Max Gilardi la raccolse tra le braccia e Elena nascose la faccia contro il suo petto. «Basta, ora, Elena… piccola, basta».

«Tutto è finito in quello scoppio. Mia madre è svenuta, era debole di cuore. Io dovetti occuparmi di lei. Rosina urlava e voleva buttarsi in mare dalle rocce. Mio padre sembrava inebetito… Una grande confusione, urla, gesti, sirene. Per due giorni e due notti cercarono di ripescare i corpi… disintegrati, spariti, forse in bocca a qualche squalo, qui a volte ne arrivano. Portarono a riva pezzi del motore, pezzi di legno e di plastica… Non trovarono niente. Frugarono in officina… non era successo niente: dissero che era stata una disgrazia provocata da un difetto dell’acceleratore». Risalirono verso il sentiero che portava alla piazzetta. Gilardi aveva le chiavi della macchina. «Andiamo?»

«Sì, andiamo». Gli prese la mano. «Vedi quella villa là in alto? Bianca, tra i pini marittimi…» Max annuì. «Era casa nostra, da bambini noi siamo cresciuti qui, tutte le estati della nostra vita. Mio padre dopo la disgrazia l’ha venduta. E a Natale mi ha regalato questa piccola casa dove siamo stati. Mi ha detto che questo posto c’era prima e ci sarà dopo di noi.
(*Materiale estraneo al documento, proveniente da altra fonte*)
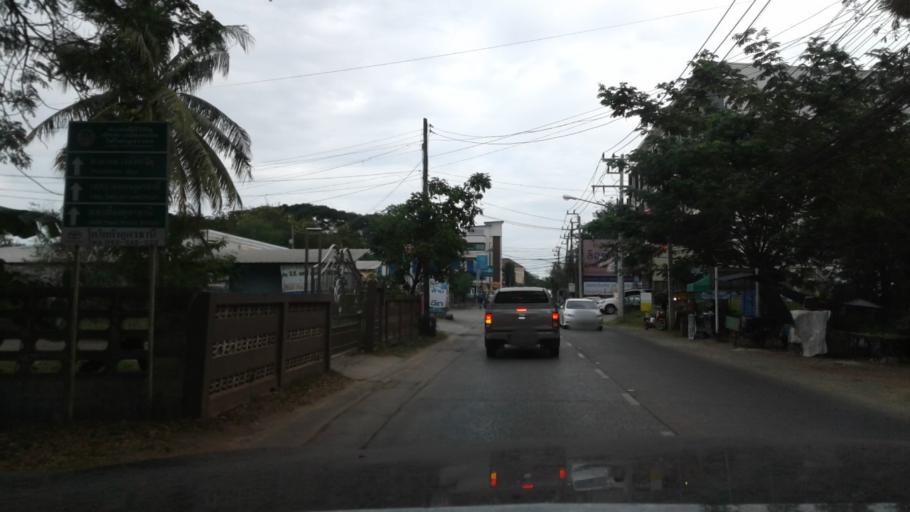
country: TH
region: Changwat Udon Thani
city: Udon Thani
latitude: 17.3989
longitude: 102.7717
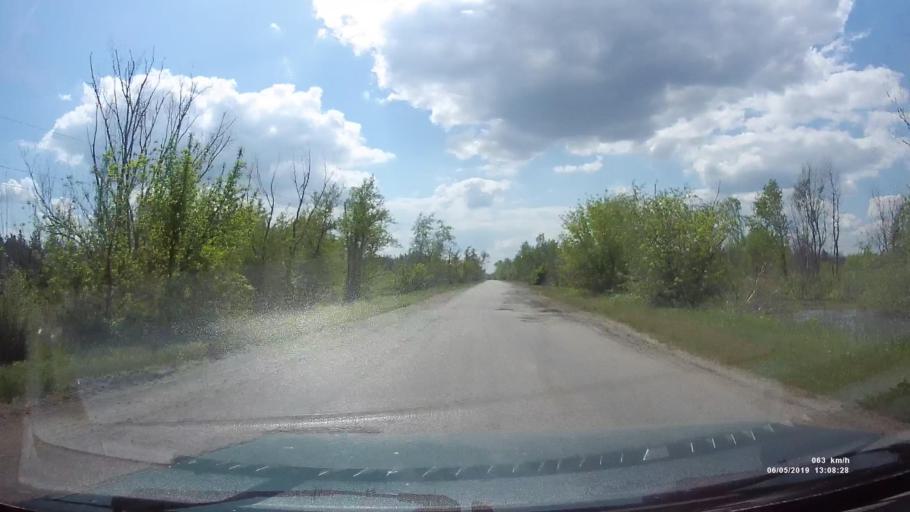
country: RU
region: Rostov
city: Ust'-Donetskiy
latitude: 47.7754
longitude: 40.9950
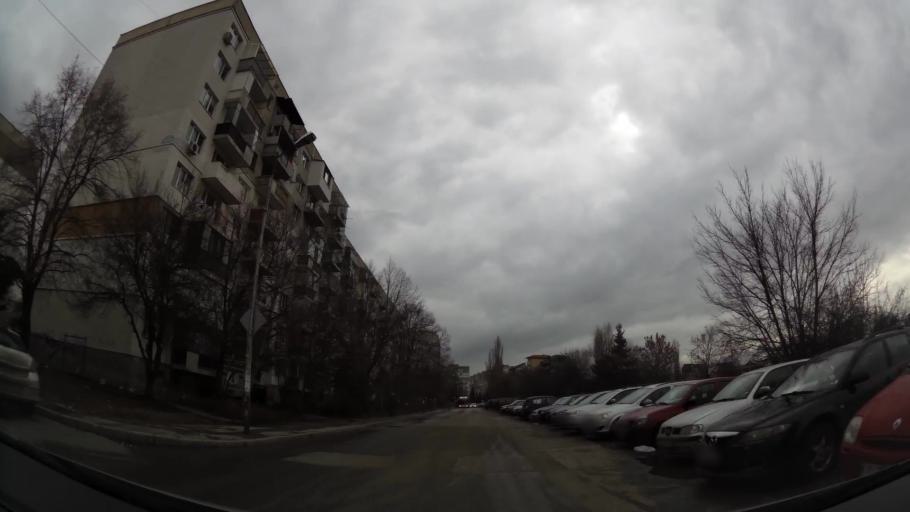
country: BG
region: Sofia-Capital
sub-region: Stolichna Obshtina
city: Sofia
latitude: 42.7291
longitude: 23.2882
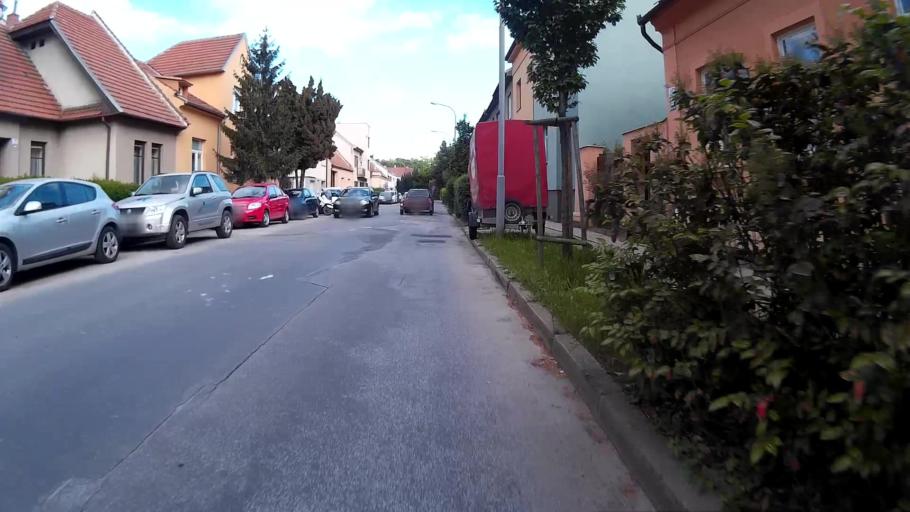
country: CZ
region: South Moravian
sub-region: Mesto Brno
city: Brno
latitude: 49.2128
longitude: 16.5713
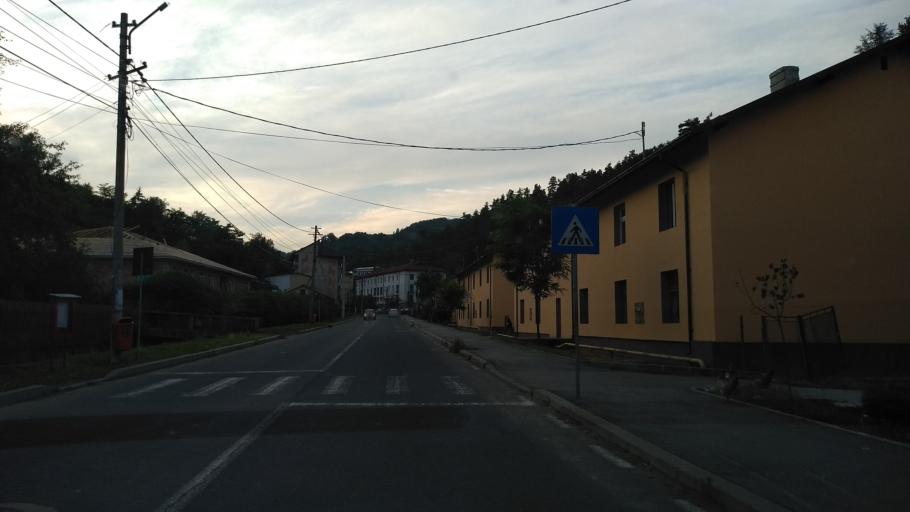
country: RO
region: Hunedoara
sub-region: Comuna Aninoasa
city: Aninoasa
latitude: 45.4050
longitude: 23.3202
I ricordi te li porti dentro…»

In auto, mentre si dirigevano verso Napoli, Elena appoggiò la testa allo schienale. «Io avevo diciotto anni. Mi ero appena iscritta all’università. Mia madre morì l’anno dopo».

«E Rosina?»

«Oh, lei, già… Si vestì di nero e non l’ha più smesso. Mio padre le regalò la casa che stavano ammobiliando. Era maggio e loro avrebbero dovuto sposarsi a luglio. Lasciò a lei la casa, dove ora vive da sola. E una volta l’anno la invita. Lei si comporta come se fosse la vedova di Alex, chiama papà mio padre, cosa che lo manda in bestia. Ci telefona per avere nostre notizie, porta fiori alla tomba di mia madre…»

«Premurosa. L’hanno interrogata a suo tempo?»

«Certo, come tutti noi. È quella che ci ha rimesso di più. Un anello di fidanzamento, un appartamento e poco altro. Tre mesi più tardi ci avrebbe portato via metà del nostro patrimonio, che era di Alex. Adesso ha trovato un lavoro come contabile… credo volesse venire nel mio studio, ma non l’ho voluta. Continua a non piacermi. I suoi genitori…»

«Che cosa fanno?»

«Ora lavorano in cantiere. Hanno cominciato a vestirsi come persone normali da quando Rosina si è fidanzata con Alex. Lui le dava i soldi perché si comprasse qualche vestito e lei vestiva tutta la famiglia. Il padre, ancora oggi, viene a farci gli auguri di Natale con le unghie nere di vernice. Continuano a ripeterci di volerci bene come parenti. Noi, no».

«Sono di Napoli?»

«No, vengono dalla Puglia».

«E tuo fratello dove l’ha incontrata questa Rosina?»

«A un ballo di studenti. Lei era venuta con un altro; ma Alex appena l’ha vista, colpo di fulmine: lui aveva ventitré anni e lei neppure diciotto».

«È bella?»

Elena sorrise. «Una bellezza tipica… cioè uno schianto di ragazza!» E finalmente riuscì a ridere.